* Written task 1
Repeat the passage in the housing excerpt starting with "The Government were" and going on through "laying the foundations.".
* Written task 2
Using the housing excerpt, explain in one to three sentences why rebuilding confidence in the housing market is not easy.
* Written task 3
In the housing excerpt, how much money is set aside for the Empty Homes fund?

* Excerpt

↓

The Government were right to review the housing strategy, and their document has encouraging themes, but it is arguable that it is a bit like a box of liquorice allsorts-there are some very tasty items but it is not yet a totally satisfying meal. The questions are: how far are we prepared to go and will we be able to respond quickly enough? I accept, however, that the Government see themselves at this stage as laying the foundations.

I should like to emphasise a number of encouraging themes from the document. The first requirement is that we have got to rebuild confidence in the housing market. That is not easy when house prices are still uncertain and unemployment is growing. There is huge variability across the country. Here in London and the south-east, we are relatively unscathed compared with the rest of the country. As to the measures that the Government are introducing, I welcome the new-build indemnity scheme to deal with buyers frozen out of the housing market by the need for large deposits. That is an important measure. Other funds are important-the £500 million Growing Places Fund for infrastructure, to unlock housing and economic growth; and the £400 million Get Britain Building investment fund to support building firms that need development funding but have been deprived by the banks. I also welcome the £150 million for the Empty Homes fund to bring vacant properties back into affordable housing.

↑

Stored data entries

↓

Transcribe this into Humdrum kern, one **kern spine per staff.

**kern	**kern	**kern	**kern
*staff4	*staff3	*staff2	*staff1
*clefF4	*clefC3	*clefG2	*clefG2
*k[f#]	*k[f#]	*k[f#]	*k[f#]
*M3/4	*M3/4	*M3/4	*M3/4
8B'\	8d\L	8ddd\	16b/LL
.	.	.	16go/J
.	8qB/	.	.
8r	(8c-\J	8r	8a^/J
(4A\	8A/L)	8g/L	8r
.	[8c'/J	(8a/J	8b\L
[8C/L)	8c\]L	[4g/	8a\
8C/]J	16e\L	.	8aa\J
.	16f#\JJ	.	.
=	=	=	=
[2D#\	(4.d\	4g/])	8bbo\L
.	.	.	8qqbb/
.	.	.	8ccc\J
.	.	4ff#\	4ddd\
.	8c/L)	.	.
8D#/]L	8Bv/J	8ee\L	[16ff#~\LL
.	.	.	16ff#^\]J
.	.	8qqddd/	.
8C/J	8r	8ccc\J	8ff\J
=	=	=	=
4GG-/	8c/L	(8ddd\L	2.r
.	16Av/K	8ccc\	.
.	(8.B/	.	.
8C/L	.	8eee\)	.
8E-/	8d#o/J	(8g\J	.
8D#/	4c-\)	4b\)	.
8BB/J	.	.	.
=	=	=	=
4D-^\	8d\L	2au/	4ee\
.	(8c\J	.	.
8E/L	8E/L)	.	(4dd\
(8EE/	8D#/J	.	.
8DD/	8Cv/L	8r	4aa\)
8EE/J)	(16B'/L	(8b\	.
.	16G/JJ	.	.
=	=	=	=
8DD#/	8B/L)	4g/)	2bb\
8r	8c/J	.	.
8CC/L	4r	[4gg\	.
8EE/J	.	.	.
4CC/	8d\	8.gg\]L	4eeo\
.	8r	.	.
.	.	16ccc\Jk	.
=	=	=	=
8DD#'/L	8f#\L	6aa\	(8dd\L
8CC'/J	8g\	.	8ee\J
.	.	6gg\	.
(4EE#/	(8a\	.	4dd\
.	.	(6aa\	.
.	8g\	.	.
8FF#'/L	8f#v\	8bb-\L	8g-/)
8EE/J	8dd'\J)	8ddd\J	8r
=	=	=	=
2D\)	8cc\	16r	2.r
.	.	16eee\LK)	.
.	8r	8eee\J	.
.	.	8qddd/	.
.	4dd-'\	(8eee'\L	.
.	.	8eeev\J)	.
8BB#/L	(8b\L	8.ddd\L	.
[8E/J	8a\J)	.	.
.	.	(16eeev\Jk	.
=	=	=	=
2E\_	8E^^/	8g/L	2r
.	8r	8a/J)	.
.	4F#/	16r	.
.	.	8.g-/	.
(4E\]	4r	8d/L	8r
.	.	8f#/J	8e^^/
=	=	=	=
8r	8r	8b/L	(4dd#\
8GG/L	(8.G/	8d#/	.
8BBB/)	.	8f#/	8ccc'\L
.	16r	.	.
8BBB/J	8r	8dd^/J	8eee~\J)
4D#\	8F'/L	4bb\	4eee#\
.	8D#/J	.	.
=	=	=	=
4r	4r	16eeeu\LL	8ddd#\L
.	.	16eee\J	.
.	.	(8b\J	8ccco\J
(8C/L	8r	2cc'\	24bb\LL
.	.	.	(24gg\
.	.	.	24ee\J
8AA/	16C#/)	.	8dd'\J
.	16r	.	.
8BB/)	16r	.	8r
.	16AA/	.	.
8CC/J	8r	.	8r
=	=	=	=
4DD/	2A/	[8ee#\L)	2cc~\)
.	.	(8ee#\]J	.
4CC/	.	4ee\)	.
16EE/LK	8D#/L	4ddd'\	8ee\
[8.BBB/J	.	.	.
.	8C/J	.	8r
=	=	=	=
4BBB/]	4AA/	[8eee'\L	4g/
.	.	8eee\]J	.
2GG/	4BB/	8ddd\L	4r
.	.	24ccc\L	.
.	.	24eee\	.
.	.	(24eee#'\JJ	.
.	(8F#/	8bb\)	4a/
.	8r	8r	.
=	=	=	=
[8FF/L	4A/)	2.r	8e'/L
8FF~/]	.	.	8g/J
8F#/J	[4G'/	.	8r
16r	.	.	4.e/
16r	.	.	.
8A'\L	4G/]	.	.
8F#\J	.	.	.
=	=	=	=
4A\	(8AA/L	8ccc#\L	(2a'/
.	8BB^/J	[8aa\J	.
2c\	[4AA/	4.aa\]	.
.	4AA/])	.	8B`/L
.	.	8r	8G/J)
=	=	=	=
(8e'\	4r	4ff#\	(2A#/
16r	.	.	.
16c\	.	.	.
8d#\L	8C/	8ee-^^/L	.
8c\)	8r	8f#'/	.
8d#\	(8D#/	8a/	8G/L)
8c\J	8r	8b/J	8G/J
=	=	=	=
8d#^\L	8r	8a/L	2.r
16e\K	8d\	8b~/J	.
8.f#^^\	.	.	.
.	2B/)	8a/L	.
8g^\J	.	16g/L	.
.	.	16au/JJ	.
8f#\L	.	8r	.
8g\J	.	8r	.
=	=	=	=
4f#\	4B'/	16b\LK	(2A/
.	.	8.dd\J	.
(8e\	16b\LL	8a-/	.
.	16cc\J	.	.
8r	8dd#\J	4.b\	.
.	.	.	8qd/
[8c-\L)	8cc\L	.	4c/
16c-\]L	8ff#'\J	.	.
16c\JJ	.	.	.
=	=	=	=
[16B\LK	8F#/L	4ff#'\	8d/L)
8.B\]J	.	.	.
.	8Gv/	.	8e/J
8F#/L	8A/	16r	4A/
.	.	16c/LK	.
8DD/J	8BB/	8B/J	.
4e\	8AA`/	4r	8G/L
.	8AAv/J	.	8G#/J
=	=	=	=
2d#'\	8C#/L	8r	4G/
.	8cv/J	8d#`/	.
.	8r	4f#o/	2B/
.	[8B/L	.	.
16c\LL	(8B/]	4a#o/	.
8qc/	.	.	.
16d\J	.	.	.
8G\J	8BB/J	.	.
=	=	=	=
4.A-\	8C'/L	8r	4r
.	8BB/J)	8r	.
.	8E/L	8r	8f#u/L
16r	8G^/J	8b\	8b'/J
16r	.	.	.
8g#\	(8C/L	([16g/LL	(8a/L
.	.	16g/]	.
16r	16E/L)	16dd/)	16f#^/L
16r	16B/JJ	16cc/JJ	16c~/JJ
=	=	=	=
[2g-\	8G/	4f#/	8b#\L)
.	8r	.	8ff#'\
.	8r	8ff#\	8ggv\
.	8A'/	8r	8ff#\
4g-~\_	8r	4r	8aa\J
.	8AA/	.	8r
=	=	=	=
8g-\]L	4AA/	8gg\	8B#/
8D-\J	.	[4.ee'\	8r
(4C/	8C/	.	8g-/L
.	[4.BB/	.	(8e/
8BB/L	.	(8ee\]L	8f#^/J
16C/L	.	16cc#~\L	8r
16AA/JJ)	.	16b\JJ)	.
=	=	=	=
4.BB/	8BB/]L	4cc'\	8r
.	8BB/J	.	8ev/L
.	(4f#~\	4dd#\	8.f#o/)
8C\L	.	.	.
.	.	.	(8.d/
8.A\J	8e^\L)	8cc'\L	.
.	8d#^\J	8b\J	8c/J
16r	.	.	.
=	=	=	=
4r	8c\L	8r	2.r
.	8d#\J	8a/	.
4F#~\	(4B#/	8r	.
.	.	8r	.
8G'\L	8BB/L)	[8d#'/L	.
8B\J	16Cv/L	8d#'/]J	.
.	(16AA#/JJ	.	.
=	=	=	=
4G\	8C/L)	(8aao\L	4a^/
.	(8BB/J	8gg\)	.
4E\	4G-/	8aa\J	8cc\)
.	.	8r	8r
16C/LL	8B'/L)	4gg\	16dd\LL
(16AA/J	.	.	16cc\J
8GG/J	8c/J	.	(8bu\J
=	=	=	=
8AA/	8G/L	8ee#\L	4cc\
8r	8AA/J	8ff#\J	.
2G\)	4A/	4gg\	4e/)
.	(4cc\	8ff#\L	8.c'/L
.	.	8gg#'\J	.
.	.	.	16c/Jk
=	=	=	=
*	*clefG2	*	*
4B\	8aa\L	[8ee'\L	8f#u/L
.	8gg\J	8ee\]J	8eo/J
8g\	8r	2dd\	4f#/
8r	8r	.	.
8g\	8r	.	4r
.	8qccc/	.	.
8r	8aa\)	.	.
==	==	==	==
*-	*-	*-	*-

↑

* Task solution 1
The Government were right to review the housing strategy, and their document has encouraging themes, but it is arguable that it is a bit like a box of liquorice allsorts-there are some very tasty items but it is not yet a totally satisfying meal. The questions are: how far are we prepared to go and will we be able to respond quickly enough? I accept, however, that the Government see themselves at this stage as laying the foundations.

* Task solution 2
Rebuilding confidence is not easy because house prices are still uncertain and unemployment is growing.

* Task solution 3
£150 million.